When I had finished my letter, I again turned my thoughts to this strange communication, so abrupt and so short. How came it to Fiume, too? Was it enclosed in some other letter, and to whom? If posted in Fiume, why not written there? Ay; but by whom? Who could know that I had wished for my mother's address? It was a secret buried in my own heart.

I suddenly determined I would ask the Fraulein Sara to aid me in unravelling this mystery, which, of course, I could do without disclosing the contents of the note. I hurried off to the house, and asked if she would permit me to speak to her.

"Yes. The Fraulein was going out; but if my business was brief, she would see me."

She was in bonnet and shawl as I entered, and stood with one hand on a table, looking very calm but somewhat haughty.

"I beg your pardon, M. Owen," said she, "if I say that I can only give you a few minutes, and will not ask you even to sit down. If it be a matter of the office--"

"No, Mademoiselle; it is not a matter of the office---"

"Then, if it relate to your change of occupation--"

"No, Mademoiselle, not even to that. It is a purely personal question. I have got a letter, with a Fiume postmark on it, but without the writer's name; and I am curious to know if you could aid me to discover him.

Would you look at the hand and see if it be known to you?"

"Pray excuse me, M. Owen. I am the stupidest of all people in reading riddles or solving difficulties. All the help I can give you is to say how I treat anonymous letters myself. If they be simply insults, I burn them. If they relate what appear to be matters of fact, I wait and watch for them."

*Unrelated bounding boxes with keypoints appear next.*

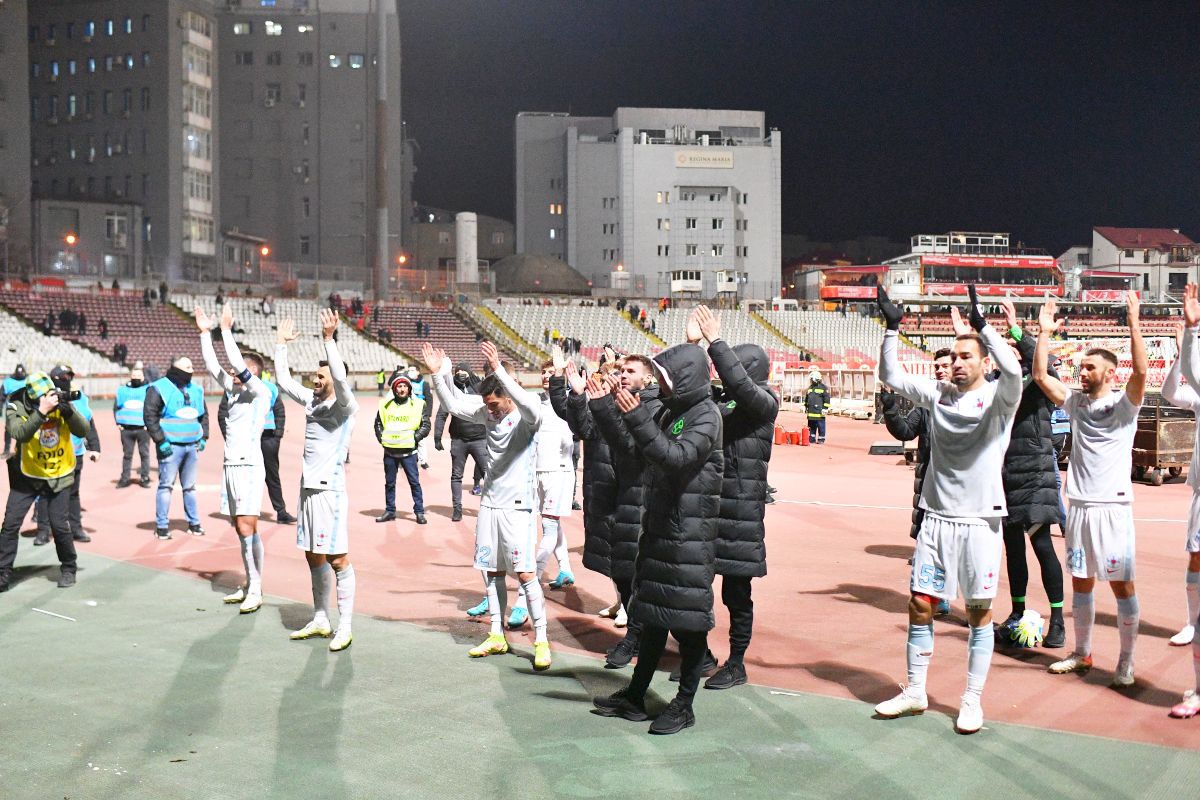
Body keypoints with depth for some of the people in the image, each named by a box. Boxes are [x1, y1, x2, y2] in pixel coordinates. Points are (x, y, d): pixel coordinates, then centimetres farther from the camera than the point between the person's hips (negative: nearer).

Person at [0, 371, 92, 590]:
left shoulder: (60, 404, -9)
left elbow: (83, 431, -15)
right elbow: (20, 434, -33)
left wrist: (68, 411, -30)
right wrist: (42, 411, -42)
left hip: (59, 476, 0)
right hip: (27, 476, 0)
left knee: (59, 525, -4)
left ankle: (68, 569, 17)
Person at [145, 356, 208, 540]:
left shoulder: (196, 390, 14)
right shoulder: (159, 389, -5)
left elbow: (204, 415, 24)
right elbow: (150, 416, -10)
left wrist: (203, 437, 13)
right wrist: (161, 441, -15)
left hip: (192, 446, 6)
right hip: (171, 446, -5)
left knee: (190, 486, 12)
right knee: (166, 485, -4)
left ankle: (194, 523, 19)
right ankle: (162, 526, 2)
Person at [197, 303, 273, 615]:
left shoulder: (259, 392, -7)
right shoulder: (233, 389, 15)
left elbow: (238, 363, -17)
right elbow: (212, 366, 16)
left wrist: (226, 329, -14)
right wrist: (205, 332, 13)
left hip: (248, 466, -8)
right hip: (230, 464, 8)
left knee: (247, 528, -12)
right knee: (240, 529, 9)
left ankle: (256, 590, -8)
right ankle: (250, 585, 15)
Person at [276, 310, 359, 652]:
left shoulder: (345, 406, -8)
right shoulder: (312, 401, 12)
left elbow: (341, 380, -27)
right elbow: (283, 380, 21)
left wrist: (329, 339, -31)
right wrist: (281, 344, 19)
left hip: (330, 489, -8)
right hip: (307, 487, 8)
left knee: (338, 559, -6)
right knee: (314, 557, 13)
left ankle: (345, 627, -2)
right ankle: (320, 620, 23)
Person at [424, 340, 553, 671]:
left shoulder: (526, 416, -12)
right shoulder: (489, 414, 7)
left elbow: (528, 405, -34)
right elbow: (454, 405, 10)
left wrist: (499, 370, -42)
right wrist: (438, 374, -3)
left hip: (517, 506, -7)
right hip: (489, 503, 7)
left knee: (525, 573, -8)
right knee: (492, 571, 10)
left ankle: (541, 641, -1)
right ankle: (497, 636, 21)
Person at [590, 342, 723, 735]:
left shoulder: (706, 415, -13)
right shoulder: (670, 410, 11)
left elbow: (677, 458, -27)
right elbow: (636, 451, 16)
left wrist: (637, 418, -32)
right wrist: (606, 406, 11)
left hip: (689, 535, -8)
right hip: (659, 526, 8)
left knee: (688, 618, 1)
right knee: (652, 614, 14)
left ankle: (684, 705, 12)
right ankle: (635, 697, 23)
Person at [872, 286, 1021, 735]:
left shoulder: (998, 397, -5)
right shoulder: (939, 395, 8)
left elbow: (1012, 370, -26)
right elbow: (891, 376, 9)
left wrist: (982, 325, -30)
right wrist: (892, 328, -1)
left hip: (979, 520, -4)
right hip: (936, 517, 4)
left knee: (979, 613, 4)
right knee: (919, 605, 7)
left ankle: (972, 701, 15)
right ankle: (915, 692, 21)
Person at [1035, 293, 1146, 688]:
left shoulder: (1124, 404, -3)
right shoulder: (1075, 402, 10)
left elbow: (1141, 370, -20)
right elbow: (1040, 376, 6)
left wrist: (1133, 321, -21)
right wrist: (1045, 332, 4)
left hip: (1113, 506, -5)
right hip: (1078, 504, 5)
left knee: (1121, 583, -1)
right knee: (1081, 581, 12)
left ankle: (1126, 660, 7)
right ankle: (1082, 653, 22)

Offended by the whole tone of her manner, I bowed, and moved towards the door.

"Have you seen M. Marsac? I hear he has arrived."

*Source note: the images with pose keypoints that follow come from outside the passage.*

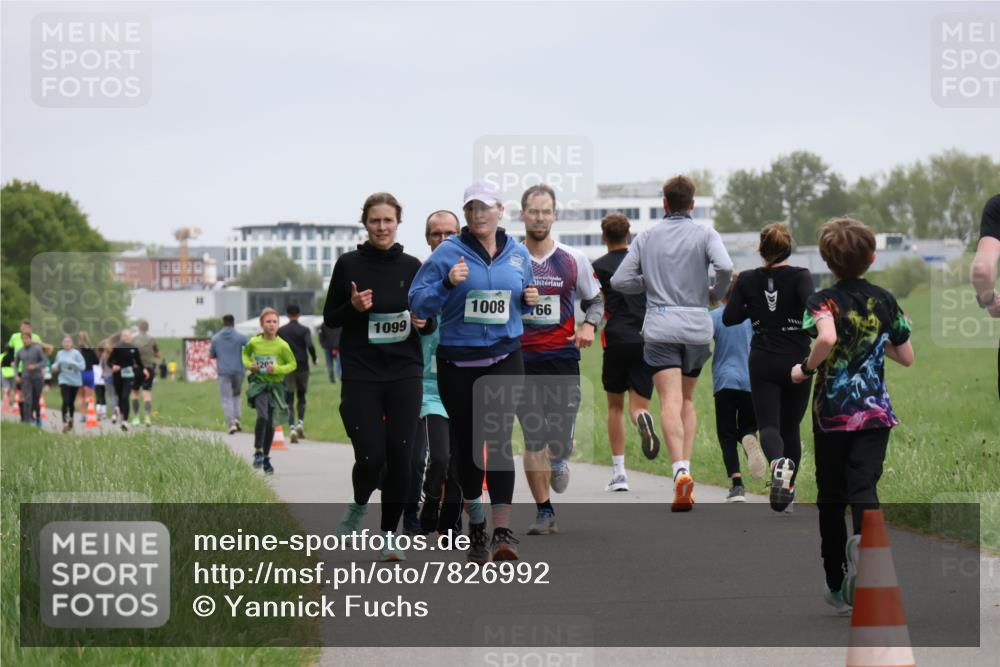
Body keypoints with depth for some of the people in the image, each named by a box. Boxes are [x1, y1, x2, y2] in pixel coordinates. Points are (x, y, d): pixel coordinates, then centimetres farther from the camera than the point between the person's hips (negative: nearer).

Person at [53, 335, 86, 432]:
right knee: (65, 401, -16)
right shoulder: (60, 353, 5)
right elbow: (56, 365, 18)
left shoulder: (76, 353, -6)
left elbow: (82, 366, -11)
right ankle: (65, 422, -16)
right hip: (64, 380, 1)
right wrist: (55, 366, -4)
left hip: (75, 381, 0)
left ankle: (70, 418, 36)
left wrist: (72, 363, -23)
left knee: (71, 402, 11)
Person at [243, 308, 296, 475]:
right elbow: (246, 354, 15)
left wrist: (277, 369, -18)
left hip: (275, 386, 1)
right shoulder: (254, 342, -6)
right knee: (262, 416, -23)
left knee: (270, 423, 8)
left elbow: (292, 364, -2)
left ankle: (266, 458, 24)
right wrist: (249, 365, -4)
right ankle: (258, 452, -8)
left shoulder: (282, 345, -10)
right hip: (258, 383, -1)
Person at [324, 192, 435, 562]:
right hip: (361, 374, -2)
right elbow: (329, 318, 6)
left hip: (405, 374, 2)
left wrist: (423, 321, -10)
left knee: (399, 456, -3)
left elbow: (429, 322, 13)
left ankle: (389, 535, 11)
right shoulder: (348, 264, 1)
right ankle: (358, 505, 22)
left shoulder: (412, 266, 6)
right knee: (371, 456, -10)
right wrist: (353, 307, -13)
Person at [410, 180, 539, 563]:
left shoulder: (518, 254, 7)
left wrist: (530, 299, 1)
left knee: (499, 439, -12)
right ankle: (476, 524, 25)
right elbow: (419, 302, -7)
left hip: (504, 358, 1)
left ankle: (503, 531, -17)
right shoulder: (448, 253, -4)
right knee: (465, 442, 8)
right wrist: (448, 283, -23)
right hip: (457, 362, -1)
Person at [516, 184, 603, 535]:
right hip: (521, 358, 0)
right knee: (533, 441, -1)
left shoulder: (574, 260, 5)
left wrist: (589, 325, -2)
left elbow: (595, 299, 17)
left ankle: (560, 458, 34)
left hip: (562, 357, 0)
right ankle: (544, 511, 11)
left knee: (561, 438, -5)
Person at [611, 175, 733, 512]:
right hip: (697, 325, 1)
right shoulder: (705, 234, 2)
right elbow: (725, 266, -16)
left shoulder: (646, 238, 8)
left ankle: (680, 470, -29)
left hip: (660, 326, -1)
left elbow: (620, 280, 3)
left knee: (670, 402, -11)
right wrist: (718, 292, 3)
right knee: (687, 400, 17)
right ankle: (685, 465, 9)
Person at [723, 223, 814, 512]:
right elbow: (811, 308, -23)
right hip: (796, 363, 0)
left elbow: (729, 318, 1)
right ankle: (787, 488, 19)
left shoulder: (747, 280, 0)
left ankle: (778, 463, -35)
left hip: (762, 363, 0)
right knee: (791, 426, 16)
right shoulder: (800, 276, -7)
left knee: (768, 425, -2)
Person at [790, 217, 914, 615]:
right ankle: (863, 539, -41)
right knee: (864, 487, -6)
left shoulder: (822, 301, -8)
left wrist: (805, 368, -14)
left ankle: (838, 587, 18)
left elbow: (827, 337, -31)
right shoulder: (884, 300, 3)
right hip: (876, 413, 2)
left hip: (832, 413, -1)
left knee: (831, 499, 11)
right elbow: (906, 357, 10)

"No, Mademoiselle; not yet."

"When you have conferred and consulted with him, your instructions are all prepared; and I suppose you are ready to start?"

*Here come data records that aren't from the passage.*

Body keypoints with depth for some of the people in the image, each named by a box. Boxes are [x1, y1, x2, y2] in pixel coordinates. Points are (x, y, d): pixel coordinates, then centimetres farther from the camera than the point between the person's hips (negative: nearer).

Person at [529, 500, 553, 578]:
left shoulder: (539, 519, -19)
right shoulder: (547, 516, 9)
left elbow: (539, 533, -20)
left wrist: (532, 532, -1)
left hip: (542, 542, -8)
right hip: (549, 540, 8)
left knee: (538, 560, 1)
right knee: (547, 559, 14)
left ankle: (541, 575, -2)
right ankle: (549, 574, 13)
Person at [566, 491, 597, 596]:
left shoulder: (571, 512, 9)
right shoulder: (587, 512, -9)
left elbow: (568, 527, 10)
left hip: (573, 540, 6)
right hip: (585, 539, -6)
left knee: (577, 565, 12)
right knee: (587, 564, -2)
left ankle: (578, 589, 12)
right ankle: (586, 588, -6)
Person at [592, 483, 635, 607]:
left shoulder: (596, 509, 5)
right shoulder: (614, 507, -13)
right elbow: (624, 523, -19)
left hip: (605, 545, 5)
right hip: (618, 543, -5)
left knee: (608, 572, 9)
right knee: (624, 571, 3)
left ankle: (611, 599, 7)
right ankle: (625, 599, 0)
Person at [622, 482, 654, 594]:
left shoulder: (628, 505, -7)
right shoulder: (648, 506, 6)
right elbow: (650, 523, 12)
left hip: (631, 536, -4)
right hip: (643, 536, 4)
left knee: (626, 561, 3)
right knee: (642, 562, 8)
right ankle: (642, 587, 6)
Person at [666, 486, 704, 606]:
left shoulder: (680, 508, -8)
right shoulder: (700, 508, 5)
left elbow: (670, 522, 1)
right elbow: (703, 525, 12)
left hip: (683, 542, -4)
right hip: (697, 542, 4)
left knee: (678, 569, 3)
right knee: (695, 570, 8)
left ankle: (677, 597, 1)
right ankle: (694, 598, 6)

"I shall be, Mademoiselle, when called upon."

"I will say good-bye, then," said she, advancing one step towards me, evidently intending to offer me her hand; but I replied by a low, very low bow, and retired.

I thought I should choke as I went down the stairs. My throat seemed to swell, and then to close up; and when I gained the shelter of the thick trees, I threw myself down on my face in the gra.s.s, and sobbed as if my heart was breaking. How I vowed and swore that I would tear every recollection of her from my mind, and never think more of her, and how her image ever came back clearer and brighter and more beautiful before me after each oath!

CHAPTER XXIII. THE MAN WHO TRAVELLED FOR OUR HOUSE

As I sat brooding over my fire that same evening, my door was suddenly opened, and a large burly man, looming even larger from an immense fur pelisse that he wore, entered. His first care was to divest himself of a tall Astracan cap, from which he flung off some snow-flakes, and then to throw off his pelisse, stamping the snow from his great boots, which reached half-way up the thigh.

"You see," cried he, at last, with a jovial air,--"you see I come, like a good comrade, and make myself at home at once."

"I certainly see so much," said I, dryly; "but whom have I the honor to receive?"

"You have the honor to receive Gustave Maurice de Marsac, young man, a gentleman of Dauphine, who now masquerades in the character of first traveller for the respectable house of Hodnig and Oppovich."

"I am proud to make your acquaintance, M. de Marsac," said I, offering my band.

"What age are you?" cried he, staring fixedly at me. "You can't be twenty?"

"No, I am not twenty."

"And they purpose to send you down to replace _me!_" cried he; and he threw himself back in his chair, and shook with laughter.

"I see all the presumption; but I can only say it was none of my doing."

"No, no; don't say presumption," said he, in a half-coaxing tone. "But I may say it, without vanity, it is not every man's gift to be able to succeed Gustave de Marsac. May I ask for a cigar? Thanks. A real Cuban, I verily believe. I finished my tobacco two posts from this, and have been smoking all the samples--pepper and hemp-seed amongst them--since then."